» WORK INSTRUCTION: The records below need to be repeated exactly, with every picture left out.

[Stored data entries]
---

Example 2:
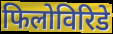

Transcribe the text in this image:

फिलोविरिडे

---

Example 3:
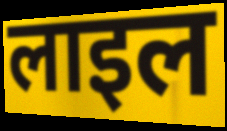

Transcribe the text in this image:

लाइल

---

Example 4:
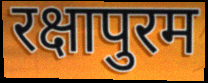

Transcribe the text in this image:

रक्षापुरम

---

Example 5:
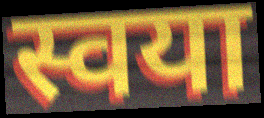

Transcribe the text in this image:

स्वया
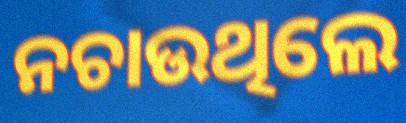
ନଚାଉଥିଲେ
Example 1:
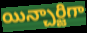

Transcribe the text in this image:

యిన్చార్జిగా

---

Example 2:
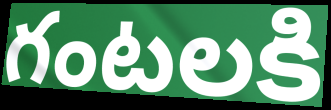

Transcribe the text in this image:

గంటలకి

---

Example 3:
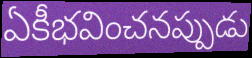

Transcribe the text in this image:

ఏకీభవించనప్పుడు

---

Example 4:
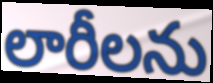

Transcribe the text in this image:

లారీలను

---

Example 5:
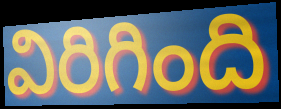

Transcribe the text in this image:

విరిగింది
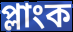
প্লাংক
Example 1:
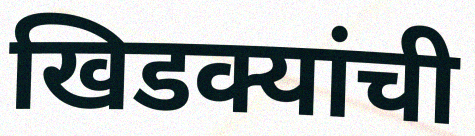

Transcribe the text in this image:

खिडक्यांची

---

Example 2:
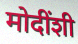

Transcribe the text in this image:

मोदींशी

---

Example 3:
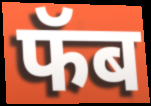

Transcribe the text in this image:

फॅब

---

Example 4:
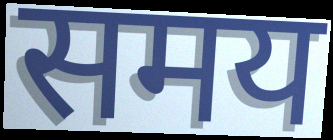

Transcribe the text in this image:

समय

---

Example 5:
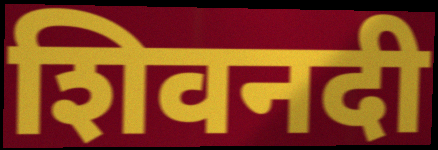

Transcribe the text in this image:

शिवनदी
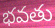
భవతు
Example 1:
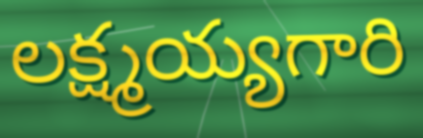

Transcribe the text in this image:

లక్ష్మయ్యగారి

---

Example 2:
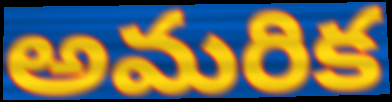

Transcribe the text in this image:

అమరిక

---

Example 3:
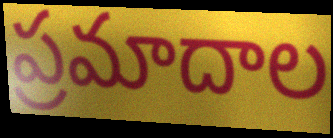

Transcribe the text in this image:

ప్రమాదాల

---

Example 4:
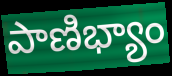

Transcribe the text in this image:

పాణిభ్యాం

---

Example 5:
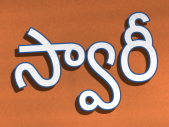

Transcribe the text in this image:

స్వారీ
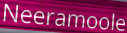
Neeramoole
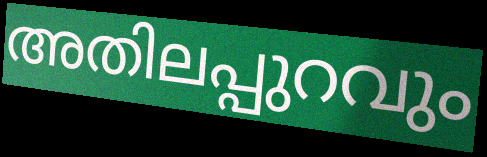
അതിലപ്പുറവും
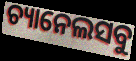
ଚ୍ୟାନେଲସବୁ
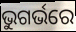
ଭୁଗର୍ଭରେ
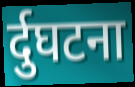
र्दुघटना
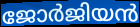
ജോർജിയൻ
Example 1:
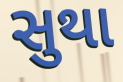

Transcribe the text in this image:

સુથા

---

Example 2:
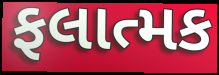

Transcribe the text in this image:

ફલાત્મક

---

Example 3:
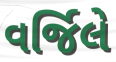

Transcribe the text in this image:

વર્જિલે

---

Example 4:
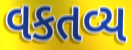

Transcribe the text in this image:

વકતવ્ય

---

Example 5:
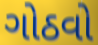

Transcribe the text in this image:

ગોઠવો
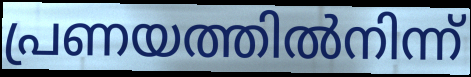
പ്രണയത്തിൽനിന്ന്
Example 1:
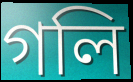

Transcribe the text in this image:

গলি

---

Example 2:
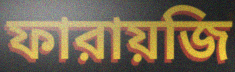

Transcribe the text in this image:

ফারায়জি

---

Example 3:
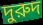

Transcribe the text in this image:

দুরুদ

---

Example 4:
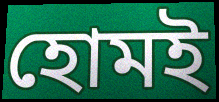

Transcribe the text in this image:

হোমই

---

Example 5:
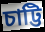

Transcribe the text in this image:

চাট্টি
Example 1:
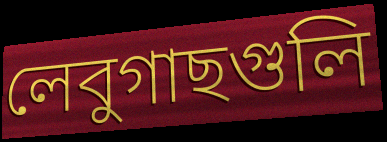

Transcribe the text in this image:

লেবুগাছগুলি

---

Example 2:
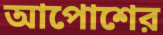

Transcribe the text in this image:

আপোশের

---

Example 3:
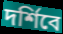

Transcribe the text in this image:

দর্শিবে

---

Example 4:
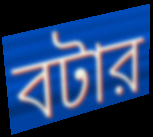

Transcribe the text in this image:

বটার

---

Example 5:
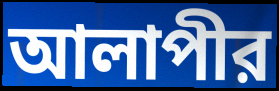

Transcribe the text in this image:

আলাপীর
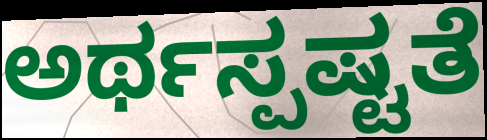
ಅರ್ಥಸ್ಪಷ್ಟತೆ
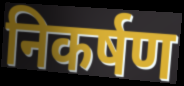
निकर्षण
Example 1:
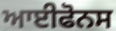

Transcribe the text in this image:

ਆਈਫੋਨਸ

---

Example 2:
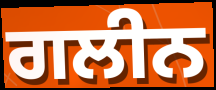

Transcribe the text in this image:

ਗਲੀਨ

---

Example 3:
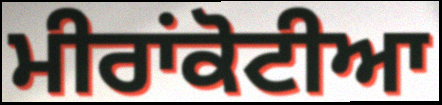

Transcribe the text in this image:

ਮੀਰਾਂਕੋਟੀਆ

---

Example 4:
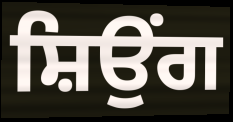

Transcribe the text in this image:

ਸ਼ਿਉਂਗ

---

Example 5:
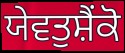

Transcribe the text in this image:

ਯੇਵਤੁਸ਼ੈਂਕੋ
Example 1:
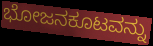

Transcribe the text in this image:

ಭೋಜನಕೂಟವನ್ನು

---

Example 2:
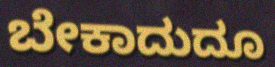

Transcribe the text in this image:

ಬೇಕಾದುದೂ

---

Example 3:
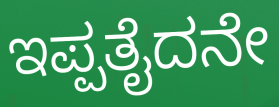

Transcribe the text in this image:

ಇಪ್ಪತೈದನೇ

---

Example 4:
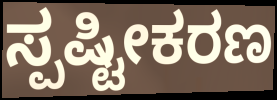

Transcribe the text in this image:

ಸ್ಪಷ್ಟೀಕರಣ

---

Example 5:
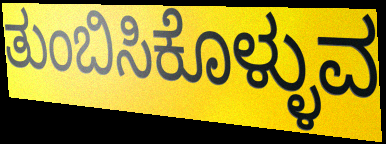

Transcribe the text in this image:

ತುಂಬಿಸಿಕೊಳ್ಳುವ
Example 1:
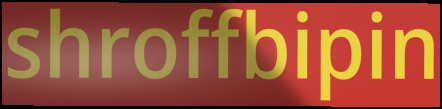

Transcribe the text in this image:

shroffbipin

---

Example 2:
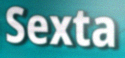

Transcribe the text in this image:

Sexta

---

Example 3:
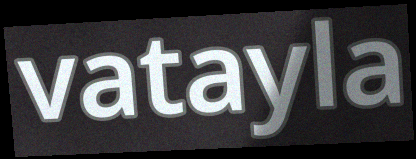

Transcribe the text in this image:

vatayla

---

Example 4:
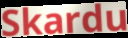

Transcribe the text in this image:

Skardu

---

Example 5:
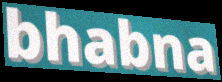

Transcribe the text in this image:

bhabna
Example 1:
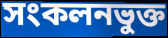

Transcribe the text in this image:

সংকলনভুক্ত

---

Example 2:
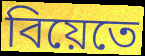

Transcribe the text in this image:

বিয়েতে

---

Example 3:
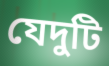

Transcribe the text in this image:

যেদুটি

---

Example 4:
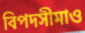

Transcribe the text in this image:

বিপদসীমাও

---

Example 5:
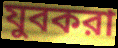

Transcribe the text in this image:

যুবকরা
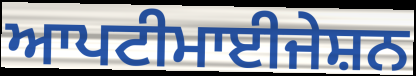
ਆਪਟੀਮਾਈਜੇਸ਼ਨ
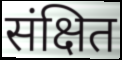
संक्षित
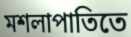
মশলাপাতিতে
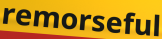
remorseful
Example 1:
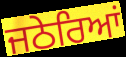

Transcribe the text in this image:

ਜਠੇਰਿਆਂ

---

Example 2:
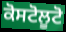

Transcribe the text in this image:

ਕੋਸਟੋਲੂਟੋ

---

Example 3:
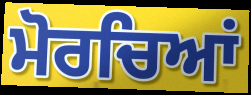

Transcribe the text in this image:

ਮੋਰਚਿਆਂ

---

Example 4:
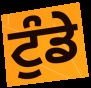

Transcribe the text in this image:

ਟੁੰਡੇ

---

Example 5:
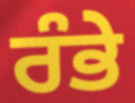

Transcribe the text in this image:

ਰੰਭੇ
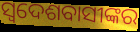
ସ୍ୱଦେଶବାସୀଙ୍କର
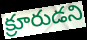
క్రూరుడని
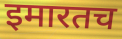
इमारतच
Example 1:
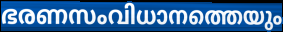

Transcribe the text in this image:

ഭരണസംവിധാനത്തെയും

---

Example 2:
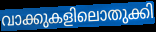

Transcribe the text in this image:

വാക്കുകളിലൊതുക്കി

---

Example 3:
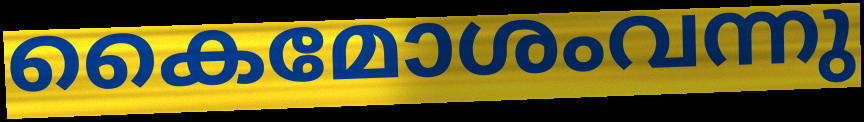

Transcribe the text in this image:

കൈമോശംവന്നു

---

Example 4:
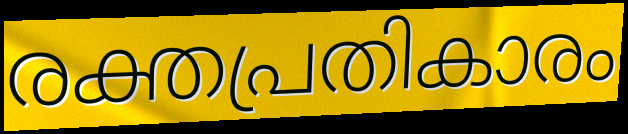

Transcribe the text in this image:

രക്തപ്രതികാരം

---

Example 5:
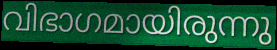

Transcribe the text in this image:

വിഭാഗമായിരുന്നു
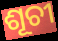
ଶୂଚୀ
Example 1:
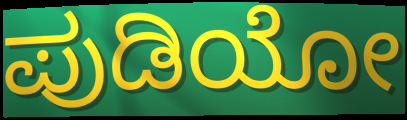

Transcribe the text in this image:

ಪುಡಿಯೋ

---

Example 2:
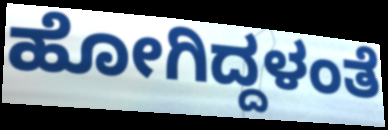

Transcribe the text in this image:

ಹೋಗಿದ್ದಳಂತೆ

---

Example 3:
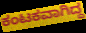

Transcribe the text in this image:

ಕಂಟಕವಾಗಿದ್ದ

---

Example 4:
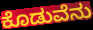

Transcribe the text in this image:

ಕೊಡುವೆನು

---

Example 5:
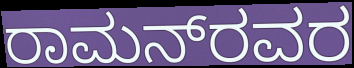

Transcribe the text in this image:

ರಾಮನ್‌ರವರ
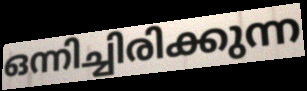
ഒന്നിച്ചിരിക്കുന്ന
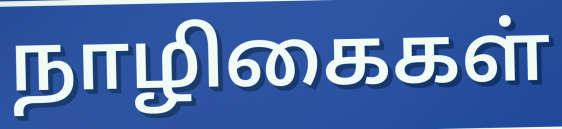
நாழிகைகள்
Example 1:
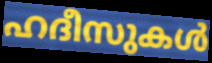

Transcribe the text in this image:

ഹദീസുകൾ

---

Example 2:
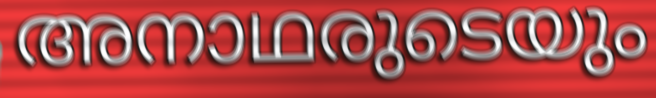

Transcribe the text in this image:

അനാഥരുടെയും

» ANSWER BOX:
---

Example 2:

Transcribe the text in this image:

फिलोविरिडे

---

Example 3:

Transcribe the text in this image:

लाइल

---

Example 4:

Transcribe the text in this image:

रक्षापुरम

---

Example 5:

Transcribe the text in this image:

स्वया
ନଚାଉଥିଲେ
Example 1:

Transcribe the text in this image:

యిన్చార్జిగా

---

Example 2:

Transcribe the text in this image:

గంటలకి

---

Example 3:

Transcribe the text in this image:

ఏకీభవించనప్పుడు

---

Example 4:

Transcribe the text in this image:

లారీలను

---

Example 5:

Transcribe the text in this image:

విరిగింది
প্লাংক
Example 1:

Transcribe the text in this image:

खिडक्यांची

---

Example 2:

Transcribe the text in this image:

मोदींशी

---

Example 3:

Transcribe the text in this image:

फॅब

---

Example 4:

Transcribe the text in this image:

समय

---

Example 5:

Transcribe the text in this image:

शिवनदी
భవతు
Example 1:

Transcribe the text in this image:

లక్ష్మయ్యగారి

---

Example 2:

Transcribe the text in this image:

అమరిక

---

Example 3:

Transcribe the text in this image:

ప్రమాదాల

---

Example 4:

Transcribe the text in this image:

పాణిభ్యాం

---

Example 5:

Transcribe the text in this image:

స్వారీ
Neeramoole
അതിലപ്പുറവും
ଚ୍ୟାନେଲସବୁ
ଭୁଗର୍ଭରେ
र्दुघटना
ജോർജിയൻ
Example 1:

Transcribe the text in this image:

સુથા

---

Example 2:

Transcribe the text in this image:

ફલાત્મક

---

Example 3:

Transcribe the text in this image:

વર્જિલે

---

Example 4:

Transcribe the text in this image:

વકતવ્ય

---

Example 5:

Transcribe the text in this image:

ગોઠવો
പ്രണയത്തിൽനിന്ന്
Example 1:

Transcribe the text in this image:

গলি

---

Example 2:

Transcribe the text in this image:

ফারায়জি

---

Example 3:

Transcribe the text in this image:

দুরুদ

---

Example 4:

Transcribe the text in this image:

হোমই

---

Example 5:

Transcribe the text in this image:

চাট্টি
Example 1:

Transcribe the text in this image:

লেবুগাছগুলি

---

Example 2:

Transcribe the text in this image:

আপোশের

---

Example 3:

Transcribe the text in this image:

দর্শিবে

---

Example 4:

Transcribe the text in this image:

বটার

---

Example 5:

Transcribe the text in this image:

আলাপীর
ಅರ್ಥಸ್ಪಷ್ಟತೆ
निकर्षण
Example 1:

Transcribe the text in this image:

ਆਈਫੋਨਸ

---

Example 2:

Transcribe the text in this image:

ਗਲੀਨ

---

Example 3:

Transcribe the text in this image:

ਮੀਰਾਂਕੋਟੀਆ

---

Example 4:

Transcribe the text in this image:

ਸ਼ਿਉਂਗ

---

Example 5:

Transcribe the text in this image:

ਯੇਵਤੁਸ਼ੈਂਕੋ
Example 1:

Transcribe the text in this image:

ಭೋಜನಕೂಟವನ್ನು

---

Example 2:

Transcribe the text in this image:

ಬೇಕಾದುದೂ

---

Example 3:

Transcribe the text in this image:

ಇಪ್ಪತೈದನೇ

---

Example 4:

Transcribe the text in this image:

ಸ್ಪಷ್ಟೀಕರಣ

---

Example 5:

Transcribe the text in this image:

ತುಂಬಿಸಿಕೊಳ್ಳುವ
Example 1:

Transcribe the text in this image:

shroffbipin

---

Example 2:

Transcribe the text in this image:

Sexta

---

Example 3:

Transcribe the text in this image:

vatayla

---

Example 4:

Transcribe the text in this image:

Skardu

---

Example 5:

Transcribe the text in this image:

bhabna
Example 1:

Transcribe the text in this image:

সংকলনভুক্ত

---

Example 2:

Transcribe the text in this image:

বিয়েতে

---

Example 3:

Transcribe the text in this image:

যেদুটি

---

Example 4:

Transcribe the text in this image:

বিপদসীমাও

---

Example 5:

Transcribe the text in this image:

যুবকরা
ਆਪਟੀਮਾਈਜੇਸ਼ਨ
संक्षित
মশলাপাতিতে
remorseful
Example 1:

Transcribe the text in this image:

ਜਠੇਰਿਆਂ

---

Example 2:

Transcribe the text in this image:

ਕੋਸਟੋਲੂਟੋ

---

Example 3:

Transcribe the text in this image:

ਮੋਰਚਿਆਂ

---

Example 4:

Transcribe the text in this image:

ਟੁੰਡੇ

---

Example 5:

Transcribe the text in this image:

ਰੰਭੇ
ସ୍ୱଦେଶବାସୀଙ୍କର
క్రూరుడని
इमारतच
Example 1:

Transcribe the text in this image:

ഭരണസംവിധാനത്തെയും

---

Example 2:

Transcribe the text in this image:

വാക്കുകളിലൊതുക്കി

---

Example 3:

Transcribe the text in this image:

കൈമോശംവന്നു

---

Example 4:

Transcribe the text in this image:

രക്തപ്രതികാരം

---

Example 5:

Transcribe the text in this image:

വിഭാഗമായിരുന്നു
ଶୂଚୀ
Example 1:

Transcribe the text in this image:

ಪುಡಿಯೋ

---

Example 2:

Transcribe the text in this image:

ಹೋಗಿದ್ದಳಂತೆ

---

Example 3:

Transcribe the text in this image:

ಕಂಟಕವಾಗಿದ್ದ

---

Example 4:

Transcribe the text in this image:

ಕೊಡುವೆನು

---

Example 5:

Transcribe the text in this image:

ರಾಮನ್‌ರವರ
ഒന്നിച്ചിരിക്കുന്ന
நாழிகைகள்
Example 1:

Transcribe the text in this image:

ഹദീസുകൾ

---

Example 2:

Transcribe the text in this image:

അനാഥരുടെയും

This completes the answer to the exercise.